Employee Eligibility Requirements

According to FMLA regulations, both full-time and part-time employees may qualify for a specified amount of unpaid leave every year without placing their jobs at risk. Although most are only eligible for 12 weeks, people who care for an active duty or retired service member with a serious health condition may extend unpaid leave to 26 weeks. However, to be eligible, an employee must have worked for the same employer for at least the previous 12 months, and within this time she must have worked at least 1,250 hours.

Annual Leave Time Calculations

Leave time allowances depend on an employee’s normal workweek prior to starting FMLA leave. For example, if your normal schedule is a standard 40-hour week, you qualify for 480 hours -- 12 weeks times 40 hours -- of FMLA leave each year. However, if you normally work 50 hours each week, you qualify for 600 hours. In the same way, a part-time employee who works an average of 25 hours each week only qualifies for 300 hours of unpaid leave.
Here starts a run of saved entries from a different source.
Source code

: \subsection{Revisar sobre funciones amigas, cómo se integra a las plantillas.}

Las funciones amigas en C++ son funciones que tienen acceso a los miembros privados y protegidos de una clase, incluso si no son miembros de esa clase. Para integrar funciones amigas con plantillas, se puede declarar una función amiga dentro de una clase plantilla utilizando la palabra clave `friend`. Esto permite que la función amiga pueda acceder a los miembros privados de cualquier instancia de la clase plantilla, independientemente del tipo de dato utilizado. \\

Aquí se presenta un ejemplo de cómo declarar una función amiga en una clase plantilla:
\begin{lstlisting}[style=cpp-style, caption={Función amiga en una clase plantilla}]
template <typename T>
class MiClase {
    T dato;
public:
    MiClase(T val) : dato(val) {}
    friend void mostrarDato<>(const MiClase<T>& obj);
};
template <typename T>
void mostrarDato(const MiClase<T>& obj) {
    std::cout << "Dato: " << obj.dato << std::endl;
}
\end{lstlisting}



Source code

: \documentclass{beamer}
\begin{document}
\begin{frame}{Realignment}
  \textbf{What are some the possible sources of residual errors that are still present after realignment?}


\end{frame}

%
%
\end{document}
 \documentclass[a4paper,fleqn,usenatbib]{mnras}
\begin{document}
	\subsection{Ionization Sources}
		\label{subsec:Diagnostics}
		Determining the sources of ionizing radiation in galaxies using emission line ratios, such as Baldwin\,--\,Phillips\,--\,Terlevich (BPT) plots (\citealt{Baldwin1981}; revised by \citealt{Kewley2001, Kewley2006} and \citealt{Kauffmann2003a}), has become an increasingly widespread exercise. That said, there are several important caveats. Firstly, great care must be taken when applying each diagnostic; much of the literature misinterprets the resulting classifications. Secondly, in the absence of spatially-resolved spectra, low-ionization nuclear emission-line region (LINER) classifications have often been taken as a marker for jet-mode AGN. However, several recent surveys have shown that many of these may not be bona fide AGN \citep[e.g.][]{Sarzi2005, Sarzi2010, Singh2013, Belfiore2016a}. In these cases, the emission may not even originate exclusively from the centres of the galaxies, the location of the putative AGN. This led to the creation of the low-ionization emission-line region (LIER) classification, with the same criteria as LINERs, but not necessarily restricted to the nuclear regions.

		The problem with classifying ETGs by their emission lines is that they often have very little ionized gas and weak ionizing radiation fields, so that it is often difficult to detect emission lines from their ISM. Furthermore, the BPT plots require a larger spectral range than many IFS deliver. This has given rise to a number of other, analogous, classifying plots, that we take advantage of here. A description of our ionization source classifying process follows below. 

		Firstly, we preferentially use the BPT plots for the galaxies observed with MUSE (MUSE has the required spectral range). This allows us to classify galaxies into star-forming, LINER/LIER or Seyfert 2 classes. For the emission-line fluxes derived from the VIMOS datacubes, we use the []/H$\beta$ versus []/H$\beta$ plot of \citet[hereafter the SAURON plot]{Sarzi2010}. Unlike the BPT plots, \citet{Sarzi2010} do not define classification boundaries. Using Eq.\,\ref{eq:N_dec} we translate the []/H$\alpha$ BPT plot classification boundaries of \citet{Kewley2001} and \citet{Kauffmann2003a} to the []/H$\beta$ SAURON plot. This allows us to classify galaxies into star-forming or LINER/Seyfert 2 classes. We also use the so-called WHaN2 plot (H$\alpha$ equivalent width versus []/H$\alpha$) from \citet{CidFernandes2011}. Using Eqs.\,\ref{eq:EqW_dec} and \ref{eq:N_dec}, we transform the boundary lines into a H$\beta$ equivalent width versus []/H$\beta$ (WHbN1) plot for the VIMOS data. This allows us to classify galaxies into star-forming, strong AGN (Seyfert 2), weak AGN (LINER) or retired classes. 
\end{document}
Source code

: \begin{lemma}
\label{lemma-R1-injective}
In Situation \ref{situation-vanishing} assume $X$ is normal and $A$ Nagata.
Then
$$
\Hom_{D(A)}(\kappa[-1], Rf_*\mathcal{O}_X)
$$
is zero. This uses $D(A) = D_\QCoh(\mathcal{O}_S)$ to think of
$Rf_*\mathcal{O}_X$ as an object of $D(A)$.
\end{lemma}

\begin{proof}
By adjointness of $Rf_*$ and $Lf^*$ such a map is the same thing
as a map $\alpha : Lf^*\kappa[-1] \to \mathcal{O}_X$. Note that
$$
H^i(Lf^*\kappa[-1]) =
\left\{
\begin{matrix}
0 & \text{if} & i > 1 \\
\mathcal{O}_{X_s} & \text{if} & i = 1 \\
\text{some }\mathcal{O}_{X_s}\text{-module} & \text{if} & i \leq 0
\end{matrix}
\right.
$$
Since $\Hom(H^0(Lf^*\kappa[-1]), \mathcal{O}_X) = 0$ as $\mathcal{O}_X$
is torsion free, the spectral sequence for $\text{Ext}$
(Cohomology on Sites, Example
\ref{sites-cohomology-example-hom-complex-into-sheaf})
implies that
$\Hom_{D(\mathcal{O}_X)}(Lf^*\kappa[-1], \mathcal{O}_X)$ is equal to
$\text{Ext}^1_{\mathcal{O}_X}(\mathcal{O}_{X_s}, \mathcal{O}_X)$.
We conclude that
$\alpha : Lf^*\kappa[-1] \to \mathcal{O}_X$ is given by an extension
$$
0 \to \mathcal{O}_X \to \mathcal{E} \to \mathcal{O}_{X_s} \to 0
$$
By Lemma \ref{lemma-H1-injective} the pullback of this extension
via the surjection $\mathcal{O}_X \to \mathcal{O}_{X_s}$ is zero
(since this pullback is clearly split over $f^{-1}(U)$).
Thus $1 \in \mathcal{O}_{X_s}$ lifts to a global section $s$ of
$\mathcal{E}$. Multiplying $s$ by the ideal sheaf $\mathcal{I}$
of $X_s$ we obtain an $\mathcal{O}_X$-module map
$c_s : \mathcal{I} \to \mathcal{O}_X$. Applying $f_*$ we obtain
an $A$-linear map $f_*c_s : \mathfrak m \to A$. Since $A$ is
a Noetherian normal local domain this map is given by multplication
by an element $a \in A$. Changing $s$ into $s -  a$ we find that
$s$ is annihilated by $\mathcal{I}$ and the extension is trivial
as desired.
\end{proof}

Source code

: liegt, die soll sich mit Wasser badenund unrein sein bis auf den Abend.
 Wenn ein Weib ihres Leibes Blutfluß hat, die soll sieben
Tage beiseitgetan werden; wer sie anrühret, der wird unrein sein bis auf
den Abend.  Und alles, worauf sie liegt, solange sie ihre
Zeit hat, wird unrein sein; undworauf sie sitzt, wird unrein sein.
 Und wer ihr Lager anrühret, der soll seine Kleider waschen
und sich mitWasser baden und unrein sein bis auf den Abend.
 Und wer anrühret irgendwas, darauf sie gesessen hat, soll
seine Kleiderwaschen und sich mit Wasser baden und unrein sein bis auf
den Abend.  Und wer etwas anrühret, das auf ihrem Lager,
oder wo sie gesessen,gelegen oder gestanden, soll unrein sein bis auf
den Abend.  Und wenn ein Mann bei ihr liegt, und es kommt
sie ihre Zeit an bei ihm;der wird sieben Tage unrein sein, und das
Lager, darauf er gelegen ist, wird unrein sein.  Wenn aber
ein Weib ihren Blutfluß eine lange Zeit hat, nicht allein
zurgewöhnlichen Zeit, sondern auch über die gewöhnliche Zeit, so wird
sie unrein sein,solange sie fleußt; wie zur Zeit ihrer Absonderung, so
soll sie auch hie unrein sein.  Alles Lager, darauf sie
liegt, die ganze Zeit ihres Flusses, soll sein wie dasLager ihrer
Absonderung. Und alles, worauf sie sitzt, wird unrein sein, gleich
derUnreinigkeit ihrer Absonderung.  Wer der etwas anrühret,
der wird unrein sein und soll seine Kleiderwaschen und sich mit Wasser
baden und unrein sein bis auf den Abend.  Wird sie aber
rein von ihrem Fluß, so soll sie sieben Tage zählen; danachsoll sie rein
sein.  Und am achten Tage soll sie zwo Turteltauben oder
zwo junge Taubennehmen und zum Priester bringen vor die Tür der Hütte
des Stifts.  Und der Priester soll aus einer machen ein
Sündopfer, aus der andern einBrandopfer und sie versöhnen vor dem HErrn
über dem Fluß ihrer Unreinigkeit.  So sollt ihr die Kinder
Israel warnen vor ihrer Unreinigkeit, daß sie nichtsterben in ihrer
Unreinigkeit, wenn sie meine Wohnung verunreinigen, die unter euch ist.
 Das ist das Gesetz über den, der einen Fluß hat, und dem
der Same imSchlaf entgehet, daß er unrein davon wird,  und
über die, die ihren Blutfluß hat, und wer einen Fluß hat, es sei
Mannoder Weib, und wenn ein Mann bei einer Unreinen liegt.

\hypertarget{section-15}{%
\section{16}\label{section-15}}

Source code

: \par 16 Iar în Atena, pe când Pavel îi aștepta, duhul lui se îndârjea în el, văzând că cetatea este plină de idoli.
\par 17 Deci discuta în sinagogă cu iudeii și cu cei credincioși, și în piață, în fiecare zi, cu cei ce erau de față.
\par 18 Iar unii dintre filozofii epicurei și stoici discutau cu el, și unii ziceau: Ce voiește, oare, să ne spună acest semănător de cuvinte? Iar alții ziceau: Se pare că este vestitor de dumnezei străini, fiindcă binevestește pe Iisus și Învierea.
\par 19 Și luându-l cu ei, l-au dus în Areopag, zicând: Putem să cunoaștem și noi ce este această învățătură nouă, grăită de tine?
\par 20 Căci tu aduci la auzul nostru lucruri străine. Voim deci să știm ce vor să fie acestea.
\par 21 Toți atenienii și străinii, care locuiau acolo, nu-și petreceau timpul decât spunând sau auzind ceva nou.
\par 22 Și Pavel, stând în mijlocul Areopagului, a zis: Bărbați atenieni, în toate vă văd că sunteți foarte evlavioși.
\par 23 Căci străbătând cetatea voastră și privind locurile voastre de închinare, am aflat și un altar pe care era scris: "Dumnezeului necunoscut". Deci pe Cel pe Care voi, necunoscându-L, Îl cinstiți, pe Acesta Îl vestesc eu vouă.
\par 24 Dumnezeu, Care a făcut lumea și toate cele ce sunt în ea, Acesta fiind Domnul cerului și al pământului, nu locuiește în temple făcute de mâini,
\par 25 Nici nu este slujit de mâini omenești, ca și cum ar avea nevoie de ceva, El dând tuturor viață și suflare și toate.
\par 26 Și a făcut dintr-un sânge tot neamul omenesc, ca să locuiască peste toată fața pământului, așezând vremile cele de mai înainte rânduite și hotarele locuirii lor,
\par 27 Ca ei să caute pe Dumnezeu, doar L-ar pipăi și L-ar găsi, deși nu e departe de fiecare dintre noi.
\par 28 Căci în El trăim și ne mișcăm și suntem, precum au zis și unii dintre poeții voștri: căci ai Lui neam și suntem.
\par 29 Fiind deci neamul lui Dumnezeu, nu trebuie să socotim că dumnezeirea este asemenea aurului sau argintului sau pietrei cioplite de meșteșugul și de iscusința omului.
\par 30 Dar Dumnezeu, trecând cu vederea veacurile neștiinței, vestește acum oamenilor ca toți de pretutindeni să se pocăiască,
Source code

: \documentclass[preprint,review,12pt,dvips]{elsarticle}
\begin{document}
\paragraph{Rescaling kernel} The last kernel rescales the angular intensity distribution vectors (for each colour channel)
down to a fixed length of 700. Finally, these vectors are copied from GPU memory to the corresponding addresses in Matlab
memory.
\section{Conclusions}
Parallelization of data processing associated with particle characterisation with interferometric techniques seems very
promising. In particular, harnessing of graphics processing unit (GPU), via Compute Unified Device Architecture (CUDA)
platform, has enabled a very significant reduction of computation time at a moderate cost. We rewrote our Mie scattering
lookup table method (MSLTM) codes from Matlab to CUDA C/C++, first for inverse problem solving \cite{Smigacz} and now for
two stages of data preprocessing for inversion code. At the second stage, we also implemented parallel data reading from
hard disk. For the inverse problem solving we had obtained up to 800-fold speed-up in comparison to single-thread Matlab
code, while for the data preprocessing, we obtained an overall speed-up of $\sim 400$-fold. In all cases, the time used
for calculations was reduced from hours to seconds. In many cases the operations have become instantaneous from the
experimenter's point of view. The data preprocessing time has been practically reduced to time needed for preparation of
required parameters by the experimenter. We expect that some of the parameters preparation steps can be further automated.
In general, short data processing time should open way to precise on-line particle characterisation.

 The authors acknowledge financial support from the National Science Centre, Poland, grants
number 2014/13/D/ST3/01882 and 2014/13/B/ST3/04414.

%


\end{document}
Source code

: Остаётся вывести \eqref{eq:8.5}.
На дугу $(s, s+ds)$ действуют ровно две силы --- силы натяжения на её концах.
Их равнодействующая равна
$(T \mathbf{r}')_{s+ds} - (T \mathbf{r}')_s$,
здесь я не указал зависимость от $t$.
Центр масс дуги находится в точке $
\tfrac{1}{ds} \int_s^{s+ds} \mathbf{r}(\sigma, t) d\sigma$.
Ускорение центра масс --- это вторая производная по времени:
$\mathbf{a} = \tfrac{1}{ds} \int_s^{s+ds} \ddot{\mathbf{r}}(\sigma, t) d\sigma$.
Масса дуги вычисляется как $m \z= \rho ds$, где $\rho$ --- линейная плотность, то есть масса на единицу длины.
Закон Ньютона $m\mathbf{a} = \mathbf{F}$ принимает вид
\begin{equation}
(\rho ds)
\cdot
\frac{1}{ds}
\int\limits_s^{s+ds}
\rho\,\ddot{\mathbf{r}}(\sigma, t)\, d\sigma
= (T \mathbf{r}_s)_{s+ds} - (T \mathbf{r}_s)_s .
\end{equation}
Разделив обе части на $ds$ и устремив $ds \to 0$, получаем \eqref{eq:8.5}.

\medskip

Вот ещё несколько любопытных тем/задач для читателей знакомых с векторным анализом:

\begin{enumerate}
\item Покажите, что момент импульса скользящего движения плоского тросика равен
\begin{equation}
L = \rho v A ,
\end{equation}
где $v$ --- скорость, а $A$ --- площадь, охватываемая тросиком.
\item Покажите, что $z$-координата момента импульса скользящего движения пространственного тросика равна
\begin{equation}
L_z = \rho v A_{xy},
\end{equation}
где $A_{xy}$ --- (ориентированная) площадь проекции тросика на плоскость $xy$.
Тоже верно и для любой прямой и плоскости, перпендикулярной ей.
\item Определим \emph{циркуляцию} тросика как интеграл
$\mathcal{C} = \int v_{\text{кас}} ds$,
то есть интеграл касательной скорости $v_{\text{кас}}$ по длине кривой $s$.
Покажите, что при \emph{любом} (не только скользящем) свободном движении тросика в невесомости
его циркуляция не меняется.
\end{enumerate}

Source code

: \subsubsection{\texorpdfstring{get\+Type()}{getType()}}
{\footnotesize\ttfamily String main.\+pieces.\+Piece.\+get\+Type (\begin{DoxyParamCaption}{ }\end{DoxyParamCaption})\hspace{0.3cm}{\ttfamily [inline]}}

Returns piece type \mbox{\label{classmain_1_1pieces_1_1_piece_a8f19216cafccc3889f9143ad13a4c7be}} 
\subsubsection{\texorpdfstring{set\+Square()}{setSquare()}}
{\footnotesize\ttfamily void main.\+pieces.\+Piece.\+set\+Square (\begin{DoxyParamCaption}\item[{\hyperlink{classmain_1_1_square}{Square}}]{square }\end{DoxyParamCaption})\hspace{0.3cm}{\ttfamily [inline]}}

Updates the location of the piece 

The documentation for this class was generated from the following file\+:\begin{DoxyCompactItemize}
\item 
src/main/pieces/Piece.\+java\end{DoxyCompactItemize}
Defining the 12-month Period

An employer can base annual leave time entitlement on one of four options. The first option is a standard calendar year. The second option is a fixed 12-month period, such as the business’s fiscal year or a year that starts on an employee’s anniversary date. The third option is a 12-month period that starts on the date an employee’s first FMLA leave for the year begins. The fourth option is a rolling 12-month period measured backward from the date an employee uses any FMLA leave. According to the Society of Human Resource Management, most employers use the rolling 12-month method.

A Sample Rolling Calculation

The rolling method, which some refer to as the look-back method, gets its name because an employer uses the previous 12 months from the date of an FMLA request as the reference period to calculate remaining leave eligibility. For example, if an eligible employee requests four hours of leave time on Jan. 2 to attend a doctor’s appointment, the employer will refer to the previous 12-month period, add the total leave time hours up to this point and then subtract the total from the employee’s eligible allotment.